Temperature is a physical quantity that expresses quantitatively the perceptions of hotness and coldness. Temperature is measured with a thermometer.

Thermometers are calibrated in various temperature scales that historically have relied on various reference points and thermometric substances for definition. The most common scales are the Celsius scale with the unit symbol °C (formerly called centigrade), the Fahrenheit scale (°F), and the Kelvin scale (K), the latter being used predominantly for scientific purposes. The kelvin is one of the seven base units in the International System of Units (SI).

Absolute zero, i.e., zero kelvin or −273.15 °C, is the lowest point in the thermodynamic temperature scale. Experimentally, it can be approached very closely but not actually reached, as recognized in the third law of thermodynamics. It would be impossible to extract energy as heat from a body at that temperature.

Temperature is important in all fields of natural science, including physics, chemistry, Earth science, astronomy, medicine, biology, ecology, material science, metallurgy, mechanical engineering and geography as well as most aspects of daily life.

Effects

Many physical processes are related to temperature; some of them are given below:

  • the physical properties of materials including the phase (solid, liquid, gaseous or plasma), density, solubility, vapor pressure, electrical conductivity, hardness, wear resistance, thermal conductivity, corrosion resistance, strength
  • the rate and extent to which chemical reactions occur
  • the amount and properties of thermal radiation emitted from the surface of an object
  • air temperature affects all living organisms
  • the speed of sound, which in a gas is proportional to the square root of the absolute temperature

Scales

Main article: Scale of temperature Temperature scales need two values for definition: the point chosen as zero degrees and the magnitudes of the incremental unit of temperature. The Celsius scale (°C) is used for common temperature measurements in most of the world. It is an empirical scale that developed historically, which led to its zero point 0 °C being defined as the freezing point of water, and 100 °C as the boiling point of water, both at atmospheric pressure at sea level. It was called a centigrade scale because of the 100-degree interval. Since the standardization of the kelvin in the International System of Units, it has subsequently been redefined in terms of the equivalent fixing points on the Kelvin scale, so that a temperature increment of one degree Celsius is the same as an increment of one kelvin, though numerically the scales differ by an exact offset of 273.15.

The Fahrenheit scale is in common use in the United States.

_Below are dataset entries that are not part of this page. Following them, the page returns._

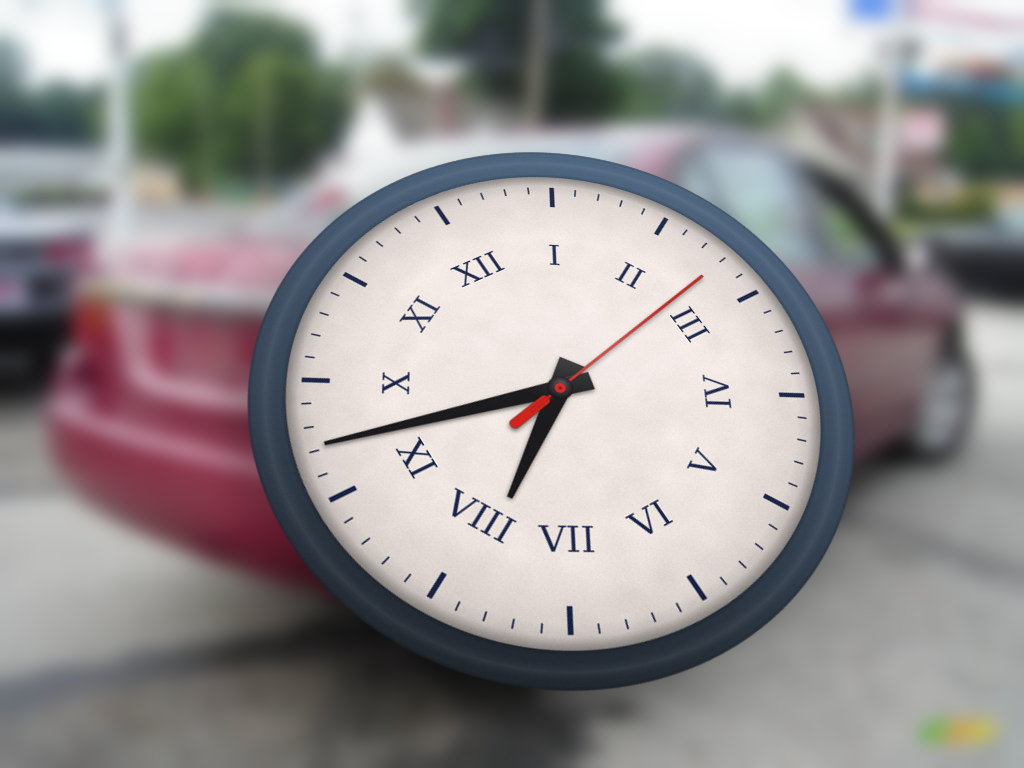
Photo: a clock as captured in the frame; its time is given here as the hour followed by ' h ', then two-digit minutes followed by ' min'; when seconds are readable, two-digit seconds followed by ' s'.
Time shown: 7 h 47 min 13 s
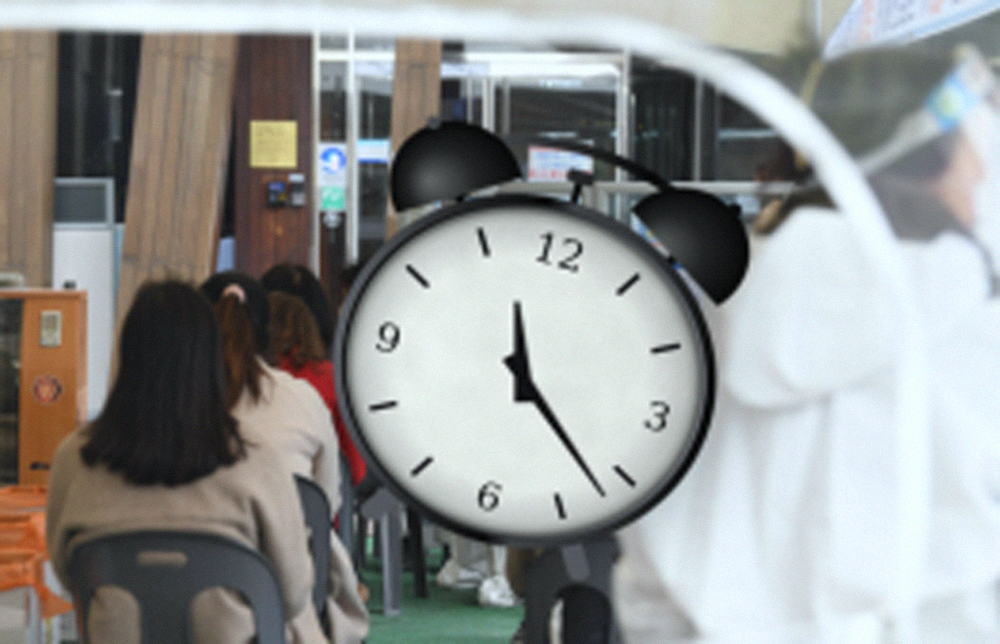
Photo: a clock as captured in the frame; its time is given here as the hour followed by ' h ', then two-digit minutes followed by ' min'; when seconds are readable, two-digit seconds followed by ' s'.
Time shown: 11 h 22 min
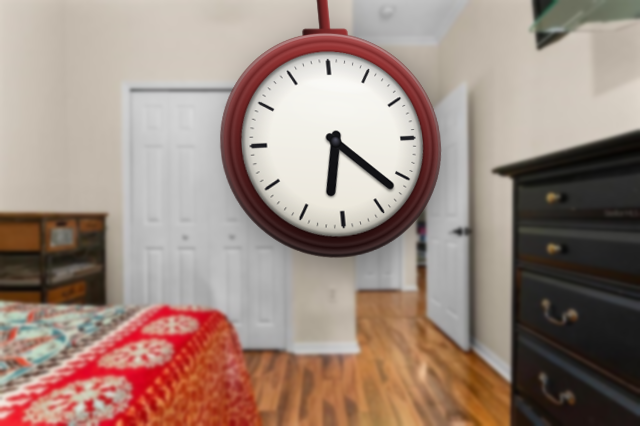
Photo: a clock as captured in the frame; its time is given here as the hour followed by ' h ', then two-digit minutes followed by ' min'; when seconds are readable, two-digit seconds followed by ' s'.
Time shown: 6 h 22 min
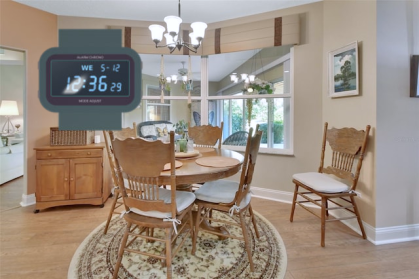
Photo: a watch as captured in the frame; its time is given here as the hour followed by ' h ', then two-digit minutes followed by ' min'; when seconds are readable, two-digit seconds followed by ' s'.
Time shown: 12 h 36 min 29 s
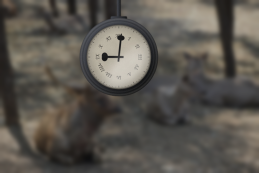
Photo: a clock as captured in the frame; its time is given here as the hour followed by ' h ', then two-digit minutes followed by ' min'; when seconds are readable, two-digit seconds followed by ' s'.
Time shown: 9 h 01 min
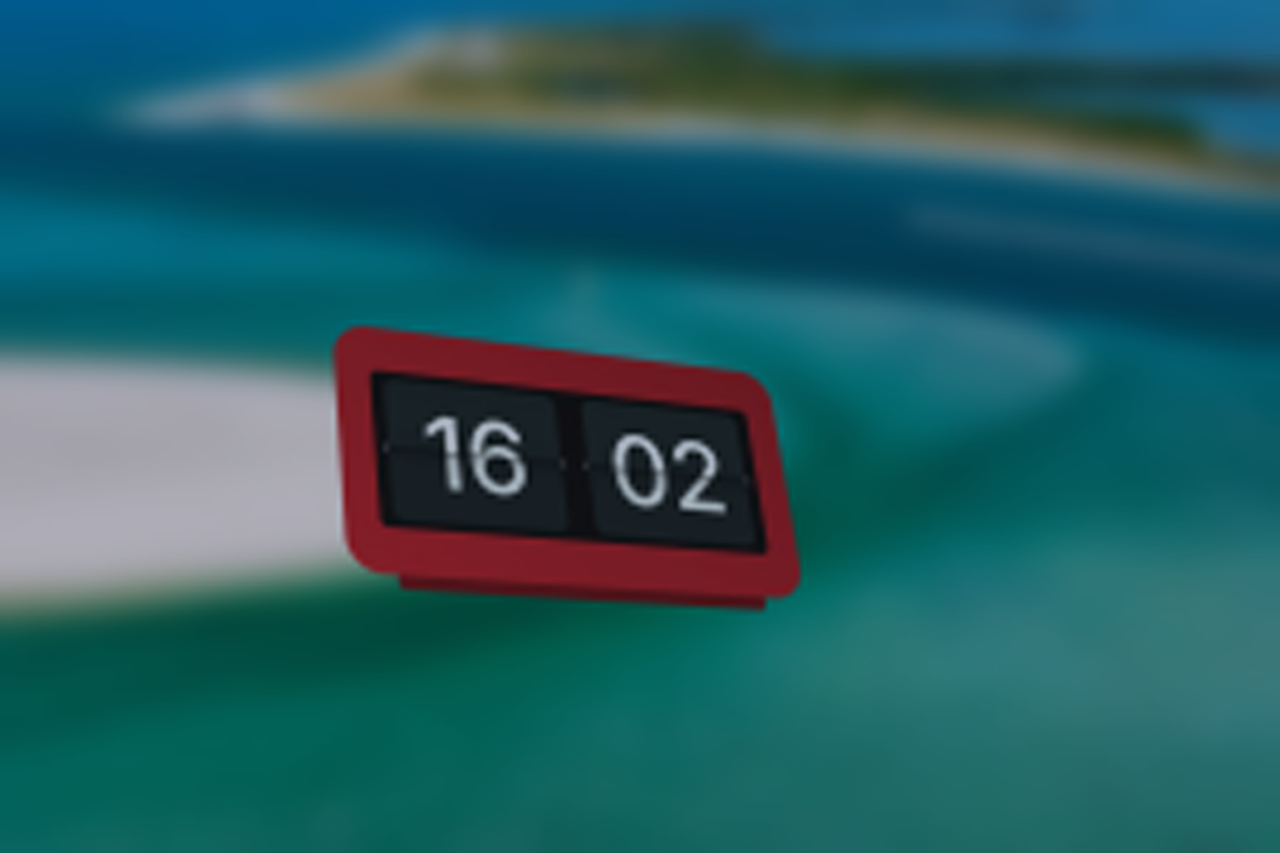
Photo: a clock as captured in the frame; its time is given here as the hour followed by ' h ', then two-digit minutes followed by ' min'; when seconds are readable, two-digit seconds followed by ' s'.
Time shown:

Water freezes at 32 °F and boils at 212 °F at sea-level atmospheric pressure.

Absolute zero

At the absolute zero of temperature, no energy can be removed from matter as heat, a fact expressed in the third law of thermodynamics. At this temperature, matter contains no macroscopic thermal energy, but still has quantum-mechanical zero-point energy as predicted by the uncertainty principle, although this does not enter into the definition of absolute temperature. Experimentally, absolute zero can be approached only very closely; it can never be reached (the lowest temperature attained by experiment is 38 pK). Theoretically, in a body at a temperature of absolute zero, all classical motion of its particles has ceased and they are at complete rest in this classical sense. The absolute zero, defined as 0 K, is exactly equal to −273.15 °C, or −459.67 °F.

Absolute scales

Referring to the Boltzmann constant, to the Maxwell–Boltzmann distribution, and to the Boltzmann statistical mechanical definition of entropy, as distinct from the Gibbs definition, for independently moving microscopic particles, disregarding interparticle potential energy, by international agreement, a temperature scale is defined and said to be absolute because it is independent of the characteristics of particular thermometric substances and thermometer mechanisms. Apart from the absolute zero, it does not have a reference temperature. It is known as the Kelvin scale, widely used in science and technology. The kelvin (the unit name is spelled with a lower-case 'k') is the unit of temperature in the International System of Units (SI). The temperature of a body in a state of thermodynamic equilibrium is always positive relative to the absolute zero.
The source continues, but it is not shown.